╭─ RAW DATA

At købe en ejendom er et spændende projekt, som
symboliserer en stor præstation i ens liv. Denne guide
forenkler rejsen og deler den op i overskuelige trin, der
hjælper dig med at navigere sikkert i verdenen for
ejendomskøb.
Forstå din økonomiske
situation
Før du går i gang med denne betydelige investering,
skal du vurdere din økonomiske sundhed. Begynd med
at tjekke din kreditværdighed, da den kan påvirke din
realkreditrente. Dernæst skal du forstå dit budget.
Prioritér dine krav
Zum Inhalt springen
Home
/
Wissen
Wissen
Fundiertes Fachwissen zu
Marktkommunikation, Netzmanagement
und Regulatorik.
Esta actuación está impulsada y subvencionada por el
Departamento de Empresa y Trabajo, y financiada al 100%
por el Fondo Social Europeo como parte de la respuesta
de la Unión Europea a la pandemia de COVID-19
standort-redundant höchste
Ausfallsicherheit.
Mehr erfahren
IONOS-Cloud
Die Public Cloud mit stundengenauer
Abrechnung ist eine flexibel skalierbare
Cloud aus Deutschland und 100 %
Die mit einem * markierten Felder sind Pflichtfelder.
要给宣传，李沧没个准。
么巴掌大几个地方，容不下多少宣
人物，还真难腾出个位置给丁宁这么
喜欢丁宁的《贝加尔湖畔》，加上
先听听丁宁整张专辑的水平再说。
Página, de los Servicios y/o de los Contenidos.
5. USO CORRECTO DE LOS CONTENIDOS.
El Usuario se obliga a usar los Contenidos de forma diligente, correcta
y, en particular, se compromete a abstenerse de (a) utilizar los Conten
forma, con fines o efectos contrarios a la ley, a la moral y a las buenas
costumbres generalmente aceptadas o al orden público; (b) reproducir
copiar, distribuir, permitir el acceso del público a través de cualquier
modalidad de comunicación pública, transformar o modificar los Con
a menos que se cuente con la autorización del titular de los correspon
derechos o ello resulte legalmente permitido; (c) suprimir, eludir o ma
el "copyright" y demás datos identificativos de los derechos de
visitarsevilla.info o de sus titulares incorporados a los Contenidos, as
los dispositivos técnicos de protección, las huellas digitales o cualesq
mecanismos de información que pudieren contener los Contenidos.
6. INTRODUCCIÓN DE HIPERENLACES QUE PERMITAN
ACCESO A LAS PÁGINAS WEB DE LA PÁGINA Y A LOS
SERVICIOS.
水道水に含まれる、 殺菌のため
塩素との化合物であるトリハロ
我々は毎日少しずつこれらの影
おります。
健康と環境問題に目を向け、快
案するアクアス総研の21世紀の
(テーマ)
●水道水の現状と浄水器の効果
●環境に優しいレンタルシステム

╰─

INSTRUCTION →
Retype exactly. Start at the line with "要给宣传，李沧没个准。" and stop at the last line of the data.

SOLUTION FOR THIS PROBLEM →
要给宣传，李沧没个准。
么巴掌大几个地方，容不下多少宣
人物，还真难腾出个位置给丁宁这么
喜欢丁宁的《贝加尔湖畔》，加上
先听听丁宁整张专辑的水平再说。
Página, de los Servicios y/o de los Contenidos.
5. USO CORRECTO DE LOS CONTENIDOS.
El Usuario se obliga a usar los Contenidos de forma diligente, correcta
y, en particular, se compromete a abstenerse de (a) utilizar los Conten
forma, con fines o efectos contrarios a la ley, a la moral y a las buenas
costumbres generalmente aceptadas o al orden público; (b) reproducir
copiar, distribuir, permitir el acceso del público a través de cualquier
modalidad de comunicación pública, transformar o modificar los Con
a menos que se cuente con la autorización del titular de los correspon
derechos o ello resulte legalmente permitido; (c) suprimir, eludir o ma
el "copyright" y demás datos identificativos de los derechos de
visitarsevilla.info o de sus titulares incorporados a los Contenidos, as
los dispositivos técnicos de protección, las huellas digitales o cualesq
mecanismos de información que pudieren contener los Contenidos.
6. INTRODUCCIÓN DE HIPERENLACES QUE PERMITAN
ACCESO A LAS PÁGINAS WEB DE LA PÁGINA Y A LOS
SERVICIOS.
水道水に含まれる、 殺菌のため
塩素との化合物であるトリハロ
我々は毎日少しずつこれらの影
おります。
健康と環境問題に目を向け、快
案するアクアス総研の21世紀の
(テーマ)
●水道水の現状と浄水器の効果
●環境に優しいレンタルシステム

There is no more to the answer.